§ TASK OBJECTIVE
Reproduce verbatim the part of the rows that opens with the line containing "Rendered at 1654 by 931 pixels." and closes with the line containing "picture [885, 387, 2334, 1263]", including both of those lines and nothing else.

--- MATERIAL PROVIDED ---

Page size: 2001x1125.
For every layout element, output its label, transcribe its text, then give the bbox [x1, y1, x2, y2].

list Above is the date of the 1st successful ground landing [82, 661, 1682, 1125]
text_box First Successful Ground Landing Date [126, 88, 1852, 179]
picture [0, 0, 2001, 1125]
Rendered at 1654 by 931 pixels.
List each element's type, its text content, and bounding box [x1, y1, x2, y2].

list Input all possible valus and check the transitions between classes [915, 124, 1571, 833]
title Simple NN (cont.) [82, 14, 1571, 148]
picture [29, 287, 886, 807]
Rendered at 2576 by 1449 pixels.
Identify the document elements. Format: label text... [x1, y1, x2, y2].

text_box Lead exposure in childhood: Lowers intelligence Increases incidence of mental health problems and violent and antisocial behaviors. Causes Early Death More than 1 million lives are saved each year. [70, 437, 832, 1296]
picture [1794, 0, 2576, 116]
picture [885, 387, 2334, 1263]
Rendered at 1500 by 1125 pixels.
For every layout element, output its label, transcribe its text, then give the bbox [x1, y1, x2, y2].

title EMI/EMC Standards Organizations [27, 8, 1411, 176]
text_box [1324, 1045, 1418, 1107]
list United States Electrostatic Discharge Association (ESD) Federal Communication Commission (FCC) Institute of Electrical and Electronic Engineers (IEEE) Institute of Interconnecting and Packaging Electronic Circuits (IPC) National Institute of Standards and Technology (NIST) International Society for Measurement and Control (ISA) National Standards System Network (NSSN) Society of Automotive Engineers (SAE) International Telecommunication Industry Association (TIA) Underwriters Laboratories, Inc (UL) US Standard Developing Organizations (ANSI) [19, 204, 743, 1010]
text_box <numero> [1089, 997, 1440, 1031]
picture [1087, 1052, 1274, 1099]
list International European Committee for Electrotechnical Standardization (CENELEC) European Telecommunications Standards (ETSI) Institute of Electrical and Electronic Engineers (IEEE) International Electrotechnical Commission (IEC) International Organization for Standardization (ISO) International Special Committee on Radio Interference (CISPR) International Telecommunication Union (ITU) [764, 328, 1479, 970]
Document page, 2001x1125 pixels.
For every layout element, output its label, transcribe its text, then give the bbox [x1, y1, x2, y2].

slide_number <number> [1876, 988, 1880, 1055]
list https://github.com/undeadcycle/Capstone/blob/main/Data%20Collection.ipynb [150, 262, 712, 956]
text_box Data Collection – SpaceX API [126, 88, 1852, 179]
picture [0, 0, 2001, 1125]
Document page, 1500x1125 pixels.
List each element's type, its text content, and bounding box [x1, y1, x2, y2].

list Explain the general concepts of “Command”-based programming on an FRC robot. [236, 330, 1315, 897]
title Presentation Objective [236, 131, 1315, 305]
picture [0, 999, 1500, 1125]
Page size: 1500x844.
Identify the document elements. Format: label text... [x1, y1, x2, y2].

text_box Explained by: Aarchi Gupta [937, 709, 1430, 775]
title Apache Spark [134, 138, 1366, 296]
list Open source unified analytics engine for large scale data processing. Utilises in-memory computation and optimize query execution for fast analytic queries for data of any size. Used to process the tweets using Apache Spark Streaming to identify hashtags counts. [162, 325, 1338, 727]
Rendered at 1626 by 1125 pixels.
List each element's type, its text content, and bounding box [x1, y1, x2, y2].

---

§ RESULT OF THIS EXERCISE
Rendered at 1654 by 931 pixels.
List each element's type, its text content, and bounding box [x1, y1, x2, y2].

list Input all possible valus and check the transitions between classes [915, 124, 1571, 833]
title Simple NN (cont.) [82, 14, 1571, 148]
picture [29, 287, 886, 807]
Rendered at 2576 by 1449 pixels.
Identify the document elements. Format: label text... [x1, y1, x2, y2].

text_box Lead exposure in childhood: Lowers intelligence Increases incidence of mental health problems and violent and antisocial behaviors. Causes Early Death More than 1 million lives are saved each year. [70, 437, 832, 1296]
picture [1794, 0, 2576, 116]
picture [885, 387, 2334, 1263]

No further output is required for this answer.